A former FBI agent who liaises with missing woman Annie McCarrick’s family said he remains confident the case can be solved.
Enneth Strange is a private detective in California and a family friend of the McCarricks.
He asked that the case of McCarrick, who disappeared 29 years ago this week from his home in Dublin, be turned into a murder investigation.
Ms McCarrick was originally from Long Island in the US and had traveled here to study, living in Sandymount in Dublin with two friends.
On Friday, March 26, 1993, the 27-year-old left her home for a walk in County Wicklow and disappeared without a trace.
Mr Strange, who traveled here last September to retrace Annie’s final stages as he investigated her family’s case, said: ‘When someone goes missing and they are part of kind of a series of women going missing and there’s no evidence and it’s all in the same area, so I’d say we’re talking about murder.
He thinks Gardaí should turn the case into a murder investigation.
“If upgrading means putting more resources and more man hours into it and thinking a lot more about it, I would say yes, I would be all for it.

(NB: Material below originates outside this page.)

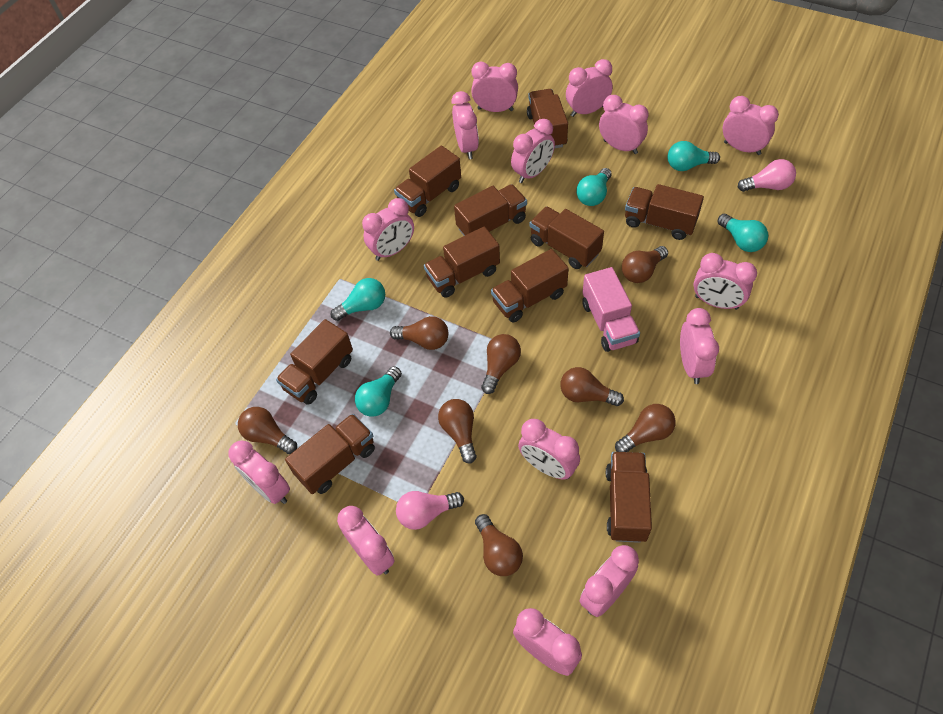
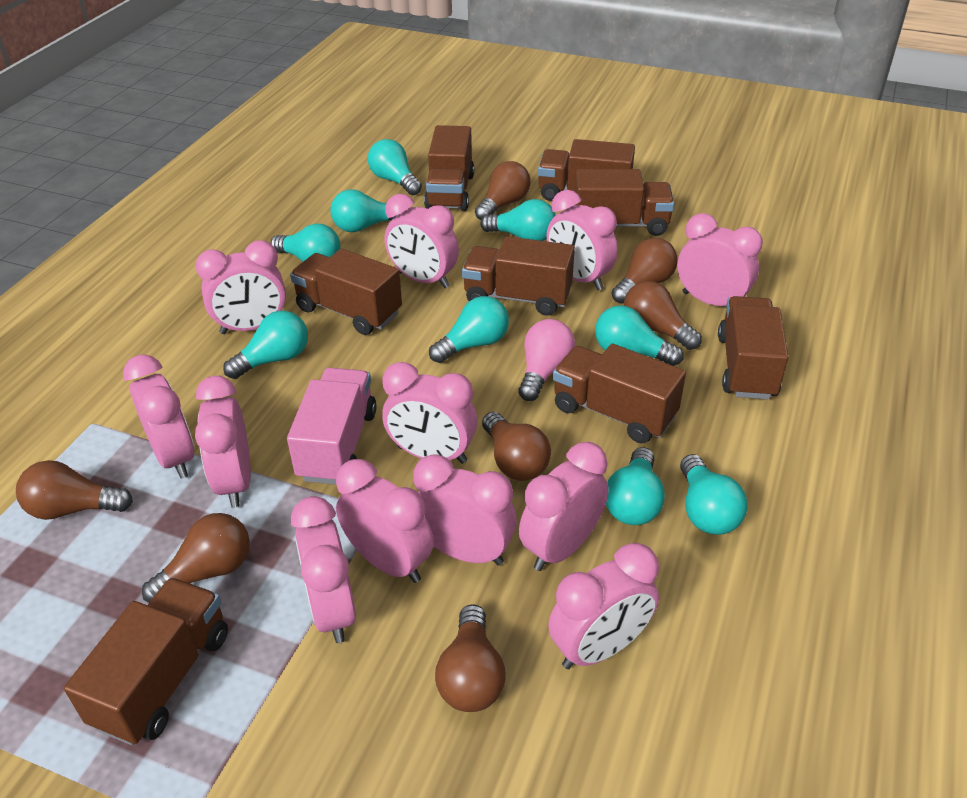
brown light bulb: 8 -> 7
brown truck: 10 -> 8
pink clock: 14 -> 12
pink light bulb: 2 -> 1
turquoise light bulb: 5 -> 9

“Certainly it would be beneficial and I’m all for whatever solves the case.”
Mr Strange said he remained confident there could be a breakthrough in the case.
“I have followed cases like this and even after many, many years something can happen,” he said.

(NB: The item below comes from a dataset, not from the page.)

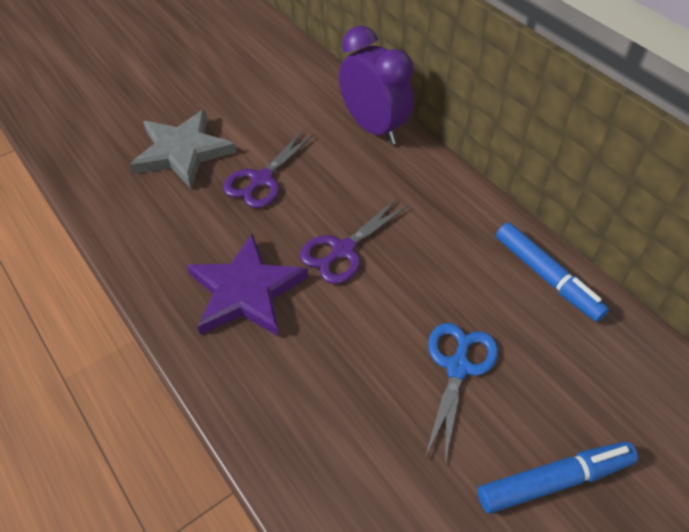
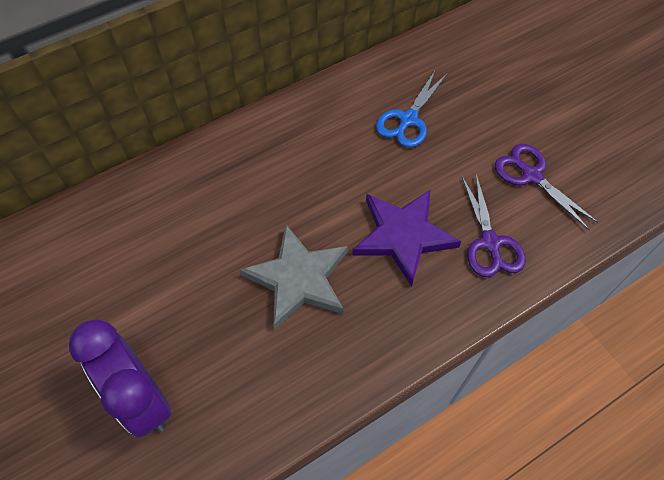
blue marker: 2 -> 0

“Someone remembers something, someone reveals something or maybe a body is discovered in a field – some hunting dogs find bones or something.
“So I like to keep the faith. I hope something positive will come and I think it will.
Gardaí says the investigation into Annie McCarrick’s disappearance remains open and active.
Convicted rapist Larry Murphy of Co Wicklow remains a person of interest in her disappearance.
Murphy was jailed for 15 years for the February 2000 kidnapping, rape and attempted murder of a woman. He was released in 2010 after serving 10½ years behind bars, and is now believed to have he lives in the UK.
The Wicklow carpenter has been ruled out of any involvement in the cases of other missing women, including Ciara Breen, Fiona Pender and Fiona Sinnott.
But Garda’s Operation Trace which was set up to investigate the disappearance concluded there was circumstantial evidence linking it to the disappearances of Jo Jo Dullard, Annie McCarrick and Deride Jacob.
Mrs Jacob (18) was last seen near her home in Roseberry, Newbridge, Co Kildare at around 3pm on July 28, 1998.
Earlier in the day, she had left the house around 1 p.m. to drive to Newbridge. She was seen at the AIB bank on Main Street at 2.20pm before crossing the street and heading to the post office at 2.30pm.
The latest CCTV footage of her was recorded from an Irish permanent office on Main Street as she walked back towards her home.
Ms Jacob’s disappearance was officially treated by the gardaí as a missing person’s case until August 2018, when it was officially upgraded to a murder investigation.
The decision to reclassify the case followed the emergence of new information, which led the gardaí to open new avenues of investigation.
It was while serving his 10-year sentence, mostly at Arbor Hill prison, that it is suspected that Murphy confessed to the murder of Ms Jacob to another inmate while in state of drunk.
Murphy became a person of interest after it emerged he had visited the store owned by Ms Jacob’s grandmother.
CCTV footage from the day Ms Jacob disappeared has been digitized, allowing new witnesses to be identified from the clearer video.
During an interview with gardaí in prison, Murphy denied any involvement in his disappearance.
Gardaí traveled to Britain in 2018 and, together with London Metropolitan Police, attempted to question Murphy, but he refused to answer questions.
Investigators followed 3,500 investigative leads, collected more than 2,000 statements and carried out numerous searches to find the student who had been missing since 1998.
A major search operation was carried out in a remote forest last year as part of the investigation into the murder of Deirdre Jacob.
The operation at a site in Taggartstown, Co Kildare, is less than 15km from Baltinglass, where convicted rapist Murphy lived at the time of his disappearance.
However, the three-week search operation ended with no new evidence found.
Last October, Ms Dullard’s case was upgraded to murder. The 21-year-old disappeared from Moone, County Kildare in 1995. She had been working in Callan, County Kilkenny, and had traveled to Dublin on November 9 that year.
She missed the last direct bus home that evening, so she took a bus to Naas, then took two elevators to Moone.
While she was in a phone booth in Moone to tell a friend where she was, a car pulled up for her. That was the last anyone heard of her.
The status of the case was changed to murder following a review by the Major Crimes Review Team.